Dès lors, ces faits ne peuvent être retenus dans le cadre du licenciement.
Il ressort de ce qui précède que seuls peuvent être retenus dans ce cadre les faits relatifs à l'insubordination relative au déménagement sans autorisation et au manquement dans la réalisation des missions attribuées relatif au positionnement en matière d'évolution des contrats d'assurance créant un risque pour l'entreprise.
Le second point constitue un manquement particulièrement grave de M. [R] [G] à ses obligations contractuelles dans la mesure où son inertie a entraîné, du fait de l'absence de révision des conditions contractuelles liant la société à ses sociétaires, un risque d'aggravation des charges de celle-ci.
Dès lors, ce manquement rendait impossible le maintien de M. [R] [G] dans l'entreprise.
En conséquence, le licenciement pour faute grave de M. [R] [G] par la société CMAM est justifié, et la décision entreprise sera confirmée sur ce point.
- Sur la demande reconventionnelle formée par la société CMAM.
Le contrat de travail de M. [R] [G] n'ayant pas été suspendu par l'octroi du mandat social, la demande est sans objet et la société CMAM en sera déboutée.

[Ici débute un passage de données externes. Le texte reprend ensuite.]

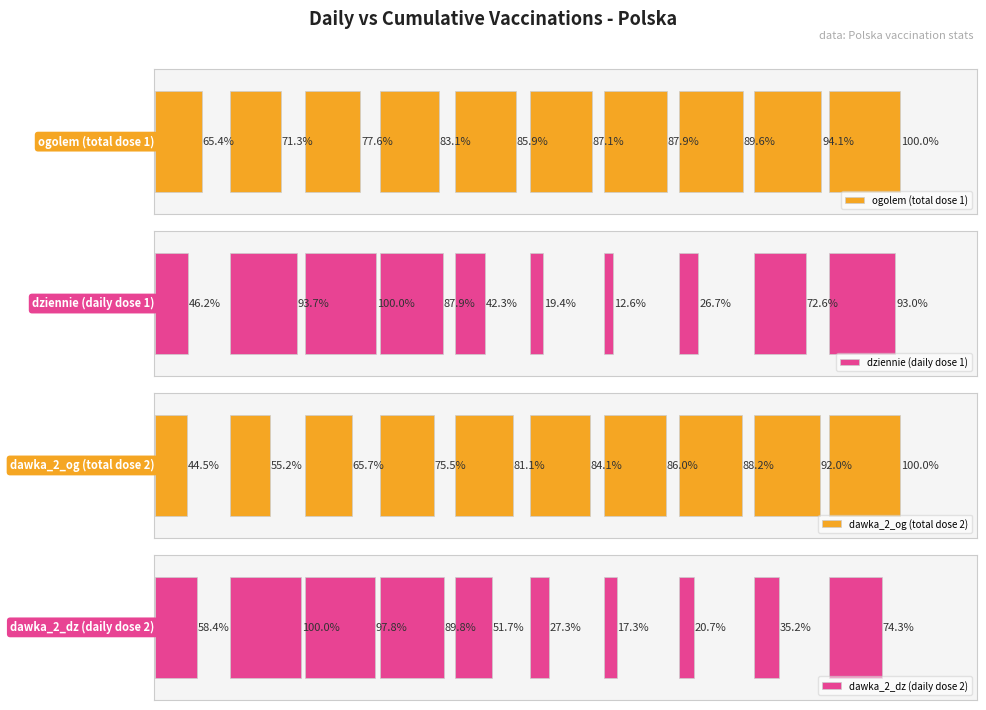

Rank the series by their maximum value, from highest to lowest.

ogolem (total dose 1), dziennie (daily dose 1), dawka_2_og (total dose 2), dawka_2_dz (daily dose 2)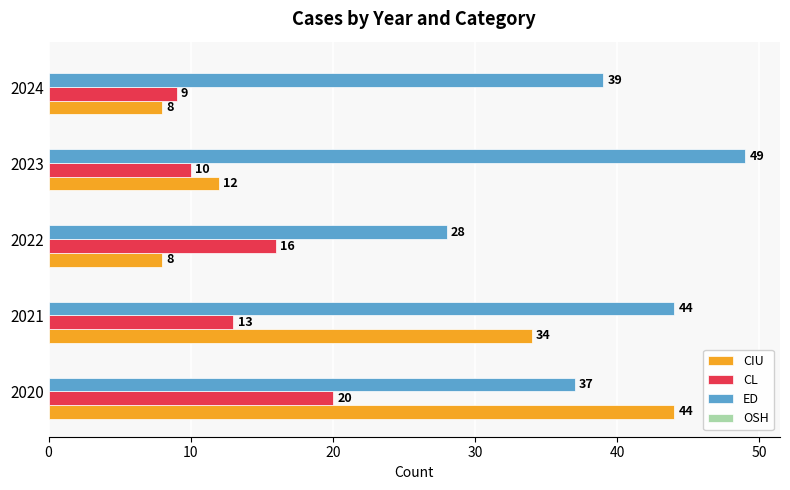

List the series in order of their overall mean, highest first.

ED, CIU, CL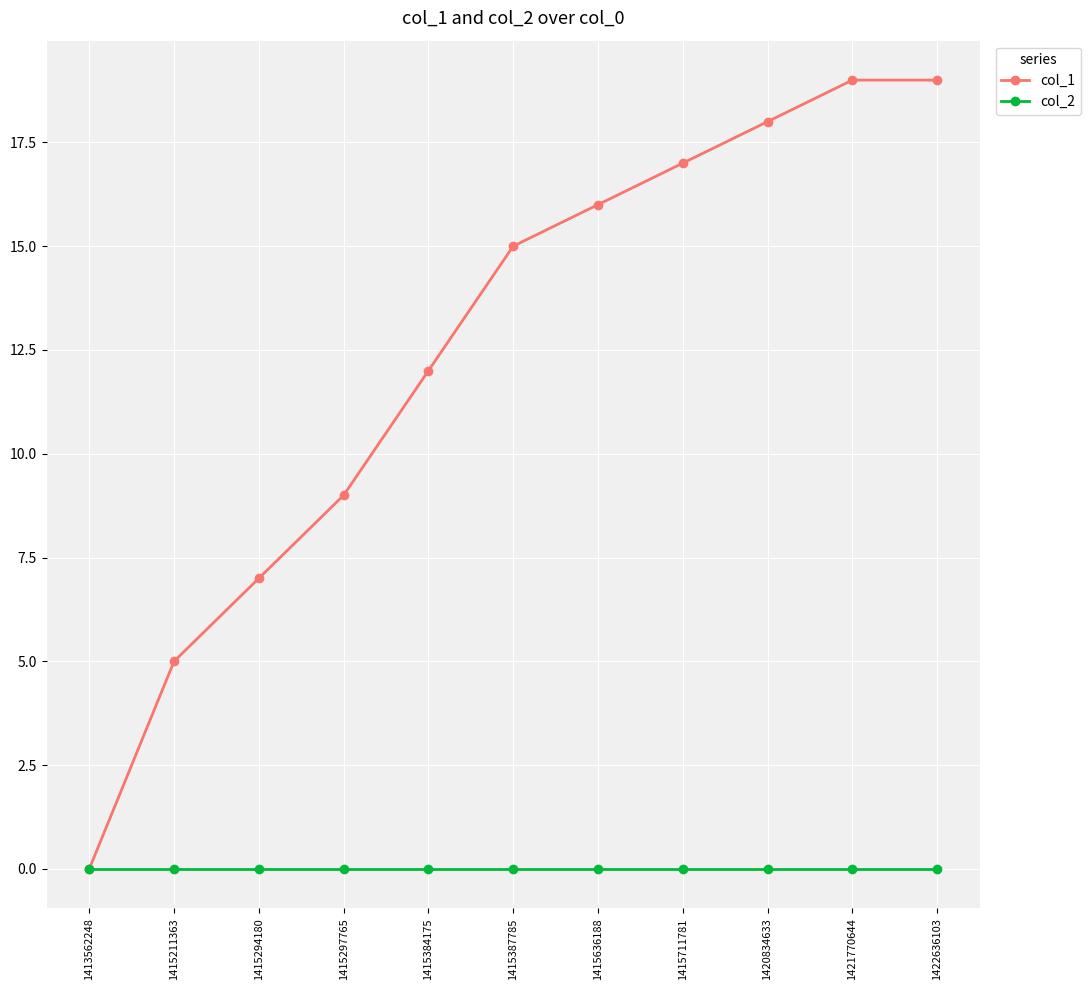

True or false: col_1 has a value of -10 at 1413562248.

False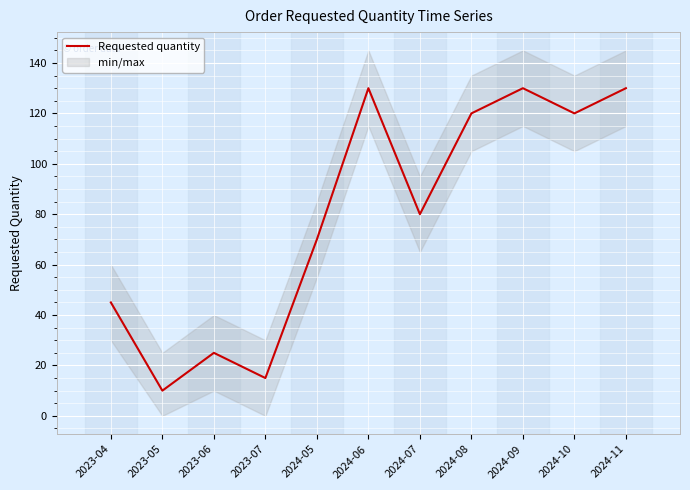

What is the value of the 9th point from the left?

130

M. [R] [G] qui succombe supportera les dépens d'appel.
Il n'apparaît pas inéquitable de laisser à la charge de la CMAM l'intégralité des frais irrépétibles qu'elle a exposés ; la demande sur ce point sera rejetée.
PAR CES MOTIFS :
La Cour, chambre sociale, statuant par arrêt contradictoire mis à disposition au greffe et après débats en audience publique et après en avoir délibéré,
DIT la demande présentée par M. [R] [G] relative aux frais de déplacement irrecevable ;
CONFIRME le jugement rendu le 8 février 2022 par le conseil de prud'hommes de Bar le Duc ;
DÉBOUTE les parties de leurs autres demandes ;
Y ajoutant:
CONDAMNE M. [R] [G] aux dépens d'appel ;
DEBOUTE les parties de leurs demandes sur le fondement des dispositions de l'article 700 du code de procédure civile.
Ainsi prononcé par mise à disposition de l'arrêt au greffe de la cour, les parties en ayant été préalablement avisées dans les conditions prévues au deuxième alinéa de l'article 450 du code de procédure civile.
Et signé par Monsieur Raphaël WEISSMANN, Président de Chambre, et par Madame Laurène RIVORY, Greffier.